*Records from a data collection*
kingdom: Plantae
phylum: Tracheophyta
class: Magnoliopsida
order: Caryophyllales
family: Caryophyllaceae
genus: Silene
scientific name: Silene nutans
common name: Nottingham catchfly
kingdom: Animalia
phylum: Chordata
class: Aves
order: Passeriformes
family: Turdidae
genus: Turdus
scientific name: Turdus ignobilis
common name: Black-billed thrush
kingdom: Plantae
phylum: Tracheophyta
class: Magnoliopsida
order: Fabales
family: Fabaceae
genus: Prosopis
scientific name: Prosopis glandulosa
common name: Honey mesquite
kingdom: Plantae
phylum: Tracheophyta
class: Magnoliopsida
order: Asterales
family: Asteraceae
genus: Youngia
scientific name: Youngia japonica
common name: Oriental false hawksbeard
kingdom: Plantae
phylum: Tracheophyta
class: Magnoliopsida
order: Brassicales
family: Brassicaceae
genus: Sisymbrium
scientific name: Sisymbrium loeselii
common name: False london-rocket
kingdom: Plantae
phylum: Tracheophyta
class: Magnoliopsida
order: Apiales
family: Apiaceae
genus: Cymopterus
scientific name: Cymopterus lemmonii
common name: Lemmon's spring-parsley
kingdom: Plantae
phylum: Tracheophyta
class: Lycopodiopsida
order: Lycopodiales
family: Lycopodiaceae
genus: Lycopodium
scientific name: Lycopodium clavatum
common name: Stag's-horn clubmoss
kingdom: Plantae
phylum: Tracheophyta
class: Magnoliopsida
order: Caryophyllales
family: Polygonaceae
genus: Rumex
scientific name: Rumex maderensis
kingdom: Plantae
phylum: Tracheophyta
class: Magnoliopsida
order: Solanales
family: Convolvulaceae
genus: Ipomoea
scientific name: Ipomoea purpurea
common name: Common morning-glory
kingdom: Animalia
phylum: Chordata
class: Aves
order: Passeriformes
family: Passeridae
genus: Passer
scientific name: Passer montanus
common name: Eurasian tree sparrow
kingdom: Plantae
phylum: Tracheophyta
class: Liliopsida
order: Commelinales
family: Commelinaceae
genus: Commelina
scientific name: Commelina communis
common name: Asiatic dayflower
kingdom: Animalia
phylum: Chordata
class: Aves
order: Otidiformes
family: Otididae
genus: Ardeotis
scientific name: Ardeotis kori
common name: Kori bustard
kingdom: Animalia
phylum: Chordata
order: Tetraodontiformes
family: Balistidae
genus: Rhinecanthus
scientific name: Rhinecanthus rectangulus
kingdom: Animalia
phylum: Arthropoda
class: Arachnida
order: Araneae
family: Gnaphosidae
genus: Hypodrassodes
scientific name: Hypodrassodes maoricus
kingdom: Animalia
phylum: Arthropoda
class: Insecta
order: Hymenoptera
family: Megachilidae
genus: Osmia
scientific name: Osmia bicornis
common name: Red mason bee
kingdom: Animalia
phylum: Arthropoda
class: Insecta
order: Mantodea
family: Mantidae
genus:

*WORK REQUIRED*
Output every line of the rows above as a numbered list, skipping any blank lines.

*OUTPUT OF THE TASK*
1. kingdom: Plantae
2. phylum: Tracheophyta
3. class: Magnoliopsida
4. order: Caryophyllales
5. family: Caryophyllaceae
6. genus: Silene
7. scientific name: Silene nutans
8. common name: Nottingham catchfly
9. kingdom: Animalia
10. phylum: Chordata
11. class: Aves
12. order: Passeriformes
13. family: Turdidae
14. genus: Turdus
15. scientific name: Turdus ignobilis
16. common name: Black-billed thrush
17. kingdom: Plantae
18. phylum: Tracheophyta
19. class: Magnoliopsida
20. order: Fabales
21. family: Fabaceae
22. genus: Prosopis
23. scientific name: Prosopis glandulosa
24. common name: Honey mesquite
25. kingdom: Plantae
26. phylum: Tracheophyta
27. class: Magnoliopsida
28. order: Asterales
29. family: Asteraceae
30. genus: Youngia
31. scientific name: Youngia japonica
32. common name: Oriental false hawksbeard
33. kingdom: Plantae
34. phylum: Tracheophyta
35. class: Magnoliopsida
36. order: Brassicales
37. family: Brassicaceae
38. genus: Sisymbrium
39. scientific name: Sisymbrium loeselii
40. common name: False london-rocket
41. kingdom: Plantae
42. phylum: Tracheophyta
43. class: Magnoliopsida
44. order: Apiales
45. family: Apiaceae
46. genus: Cymopterus
47. scientific name: Cymopterus lemmonii
48. common name: Lemmon's spring-parsley
49. kingdom: Plantae
50. phylum: Tracheophyta
51. class: Lycopodiopsida
52. order: Lycopodiales
53. family: Lycopodiaceae
54. genus: Lycopodium
55. scientific name: Lycopodium clavatum
56. common name: Stag's-horn clubmoss
57. kingdom: Plantae
58. phylum: Tracheophyta
59. class: Magnoliopsida
60. order: Caryophyllales
61. family: Polygonaceae
62. genus: Rumex
63. scientific name: Rumex maderensis
64. kingdom: Plantae
65. phylum: Tracheophyta
66. class: Magnoliopsida
67. order: Solanales
68. family: Convolvulaceae
69. genus: Ipomoea
70. scientific name: Ipomoea purpurea
71. common name: Common morning-glory
72. kingdom: Animalia
73. phylum: Chordata
74. class: Aves
75. order: Passeriformes
76. family: Passeridae
77. genus: Passer
78. scientific name: Passer montanus
79. common name: Eurasian tree sparrow
80. kingdom: Plantae
81. phylum: Tracheophyta
82. class: Liliopsida
83. order: Commelinales
84. family: Commelinaceae
85. genus: Commelina
86. scientific name: Commelina communis
87. common name: Asiatic dayflower
88. kingdom: Animalia
89. phylum: Chordata
90. class: Aves
91. order: Otidiformes
92. family: Otididae
93. genus: Ardeotis
94. scientific name: Ardeotis kori
95. common name: Kori bustard
96. kingdom: Animalia
97. phylum: Chordata
98. order: Tetraodontiformes
99. family: Balistidae
100. genus: Rhinecanthus
101. scientific name: Rhinecanthus rectangulus
102. kingdom: Animalia
103. phylum: Arthropoda
104. class: Arachnida
105. order: Araneae
106. family: Gnaphosidae
107. genus: Hypodrassodes
108. scientific name: Hypodrassodes maoricus
109. kingdom: Animalia
110. phylum: Arthropoda
111. class: Insecta
112. order: Hymenoptera
113. family: Megachilidae
114. genus: Osmia
115. scientific name: Osmia bicornis
116. common name: Red mason bee
117. kingdom: Animalia
118. phylum: Arthropoda
119. class: Insecta
120. order: Mantodea
121. family: Mantidae
122. genus:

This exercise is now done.